Amerikan Filmleriyle Hayatımıza Giren Ama Gerçekte Bizde Olmayan 26 Kavram
1. Üçgen Sandviç
2. Zencefilli Gazoz
3. Plastik şişede devasa süt
4. Sürekli kahve servis edilen Amerikan lokantaları
5. "Pancake" namı diğer Gözleme
6. Kamp ateşinde közlenmiş marshmallow
7. Arka bahçedeki trambolin
Amerikalıların olmazsa olmazlarının başında gelir. İzlediğimiz
komik videoların büyük bir kısmını bu trambolin kazaları oluşturur. Evlerinin arka
bahçelerinin çok büyük olduğunu vurgulamak istediklerinden midir yoksa
trambolin sevgileri tarifsiz midir bilemiyoruz ama eğer bahçeli bir eviniz
varsa orada mutlaka bir de trambolin bulunmalı.

* * * * *

Görev 1 :: Amerikan filmlerinden gelen kavramları anlatan yazıya göre "Pancake" hangi adla da anılıyor?
Görev 2 :: Amerikan filmlerinden gelen kavramları anlatan yazıyı kaldığı yerden sürdürün.
Listelemenin bu çalışmada hiçbir rolü yoktur.

(Kayıtlı veriler)

* * * * *

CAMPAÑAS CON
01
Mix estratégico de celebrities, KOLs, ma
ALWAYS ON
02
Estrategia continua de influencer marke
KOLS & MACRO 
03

* * * * *

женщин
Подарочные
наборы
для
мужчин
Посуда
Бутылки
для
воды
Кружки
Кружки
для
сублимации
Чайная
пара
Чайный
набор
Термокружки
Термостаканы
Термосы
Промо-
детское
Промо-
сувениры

* * * * *

Yanıt bölümü 1 :: Gözleme.

Yanıt bölümü 2 ::
8. Ağaca asılı lastik salıncak
İşte bir bahçeli ev vazgeçilmezi daha. Ağacın dalına halan ile asılmış,
araba lastiğinden imal salıncaklar. Çocuğun lastiğin içine girerek keyfini
sürdüğü, korku filmlerinde rüzgarla sallanan bir unsur. Bizde ağacın dalına
bağlanan ipin üzerine minder serme yoluyla yapılan salıncaklar çok tuttuğu için
buna hiç yüz vermedik yıllar içerisinde.
9. Bodrumdan gelen sesler
Bizde genelde apartman daireleri tercih edildiği,
müstakil evlere de bodrum katı koymaya gerek görülmediği için korku filmlerinin
vazgeçilmezi bodrumdan gelen seslere hiç maruz kalmadık. Ama şunu biliyoruz ki
yağmurlu bir gecede, evde tek başınızaysanız ve bodrumdan ses gelirse mutlaka “kim
var orada” diyerek bodruma inmelisiniz.
10. Tavan arası merdiveni
Hadi diyelim tavan arası var evinizde, ama
kesinlikle böyle bir merdiveni yoktur. İpinden çektiğiniz zaman yavaşlatılmış
sistemiyle kuğu gibi açılan, sizi istediğiniz yere ulaştıran harikulade bir
sistem… en azından öyle düşünüyorduk bir zamanlar. Şimdi birçok yapı markette
bulmanız mümkün.
11. Garajdaki "Atölye"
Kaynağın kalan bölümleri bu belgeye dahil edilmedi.